* _Activity 1_
In the head gasket test, copy the passage from "TEST 2: Coolant" to "the open radiator." word for word.
* _Activity 2_
According to the head gasket test, how long should the engine cool down after it has been running for an extended amount of time?

* _Source extract_
[Start of section]
TEST 2: Coolant Shooting Out From Open Radiator
In this test section we're gonna' see if the engine's compression or combustion gases are entering the cooling system (if the head gasket is blown).
When this happens, you'll have coolant shooting out violently from the radiator (with the radiator cap removed of course).
IMPORTANT: Never remove the radiator cap from a hot radiator! If your Mazda 2.0L 626 starts and runs and it's been running for an extended amount of time, let the engine cool down for at least an hour. If the engine doesn't start, no need to worry about letting it cool down.
OK, these are the test steps:
- 1
Remove the radiator's cap. Check to see if there is coolant in the radiator. If the radiator is empty, add some water or coolant to bring it up to the radiator's neck level.
- 2
Now, have a helper crank the engine, while you stand at a safe distance from the open radiator.
- 3
You'll see one of two results:
1.) The water or coolant inside the radiator will shoot up and out of the now open radiator.
2.) The coolant will not be disturbed. In other words, cranking the engine will have no effect on the level of the water or coolant in the radiator.
OK, now that the testing part is done, let's take a look at what your results mean:
CASE 1: The coolant bubbled out or shot out from the radiator. This is a clear indication that the head gasket is blown.
[End of section]
* _Data for review_
[Start of section]
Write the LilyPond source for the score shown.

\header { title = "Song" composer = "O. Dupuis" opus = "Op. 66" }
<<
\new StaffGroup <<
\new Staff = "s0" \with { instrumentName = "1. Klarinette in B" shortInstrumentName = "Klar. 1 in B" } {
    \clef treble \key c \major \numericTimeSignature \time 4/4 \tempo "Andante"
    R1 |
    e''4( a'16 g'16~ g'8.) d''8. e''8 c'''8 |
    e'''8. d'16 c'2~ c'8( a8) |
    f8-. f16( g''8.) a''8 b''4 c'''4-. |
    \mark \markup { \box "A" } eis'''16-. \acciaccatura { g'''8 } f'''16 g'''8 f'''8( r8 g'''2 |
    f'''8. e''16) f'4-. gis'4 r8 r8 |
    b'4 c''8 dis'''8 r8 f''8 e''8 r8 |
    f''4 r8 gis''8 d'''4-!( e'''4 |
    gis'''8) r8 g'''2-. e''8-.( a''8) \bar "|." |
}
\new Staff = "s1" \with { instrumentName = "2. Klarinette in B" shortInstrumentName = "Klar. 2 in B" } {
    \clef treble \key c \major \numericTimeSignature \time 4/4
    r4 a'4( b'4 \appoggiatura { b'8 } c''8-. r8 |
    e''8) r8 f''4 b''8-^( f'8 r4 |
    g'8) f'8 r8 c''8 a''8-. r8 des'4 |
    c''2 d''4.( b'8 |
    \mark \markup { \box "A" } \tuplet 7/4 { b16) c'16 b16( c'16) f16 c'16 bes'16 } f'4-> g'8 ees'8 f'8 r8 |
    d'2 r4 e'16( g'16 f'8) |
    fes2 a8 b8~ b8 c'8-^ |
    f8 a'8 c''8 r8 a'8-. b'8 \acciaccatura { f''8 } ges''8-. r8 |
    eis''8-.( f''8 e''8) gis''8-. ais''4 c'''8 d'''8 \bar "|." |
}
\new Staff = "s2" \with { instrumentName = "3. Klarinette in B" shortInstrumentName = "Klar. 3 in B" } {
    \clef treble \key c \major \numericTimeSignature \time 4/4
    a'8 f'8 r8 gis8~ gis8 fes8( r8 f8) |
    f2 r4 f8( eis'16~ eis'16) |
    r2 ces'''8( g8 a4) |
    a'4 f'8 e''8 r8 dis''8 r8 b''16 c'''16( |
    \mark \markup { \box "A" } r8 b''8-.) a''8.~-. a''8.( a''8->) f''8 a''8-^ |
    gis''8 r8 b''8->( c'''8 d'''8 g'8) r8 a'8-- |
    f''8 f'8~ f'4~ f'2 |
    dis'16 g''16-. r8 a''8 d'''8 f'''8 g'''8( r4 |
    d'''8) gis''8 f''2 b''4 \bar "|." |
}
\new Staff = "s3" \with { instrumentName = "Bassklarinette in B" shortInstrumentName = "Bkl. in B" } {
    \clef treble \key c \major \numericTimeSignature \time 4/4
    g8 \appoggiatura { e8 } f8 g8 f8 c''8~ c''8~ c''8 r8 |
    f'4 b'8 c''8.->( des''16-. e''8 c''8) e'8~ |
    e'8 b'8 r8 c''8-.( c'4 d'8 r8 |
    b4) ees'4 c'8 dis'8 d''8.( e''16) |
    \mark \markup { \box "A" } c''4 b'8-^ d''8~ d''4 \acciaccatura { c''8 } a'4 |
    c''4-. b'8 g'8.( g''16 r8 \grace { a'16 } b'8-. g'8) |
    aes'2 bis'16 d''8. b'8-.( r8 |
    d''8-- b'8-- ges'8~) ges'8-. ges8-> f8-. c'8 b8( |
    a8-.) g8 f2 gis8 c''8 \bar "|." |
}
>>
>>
[End of section]
* _Result 1_
TEST 2: Coolant Shooting Out From Open Radiator
In this test section we're gonna' see if the engine's compression or combustion gases are entering the cooling system (if the head gasket is blown).
When this happens, you'll have coolant shooting out violently from the radiator (with the radiator cap removed of course).
IMPORTANT: Never remove the radiator cap from a hot radiator! If your Mazda 2.0L 626 starts and runs and it's been running for an extended amount of time, let the engine cool down for at least an hour. If the engine doesn't start, no need to worry about letting it cool down.
OK, these are the test steps:
- 1
Remove the radiator's cap. Check to see if there is coolant in the radiator. If the radiator is empty, add some water or coolant to bring it up to the radiator's neck level.
- 2
Now, have a helper crank the engine, while you stand at a safe distance from the open radiator.

* _Result 2_
At least an hour.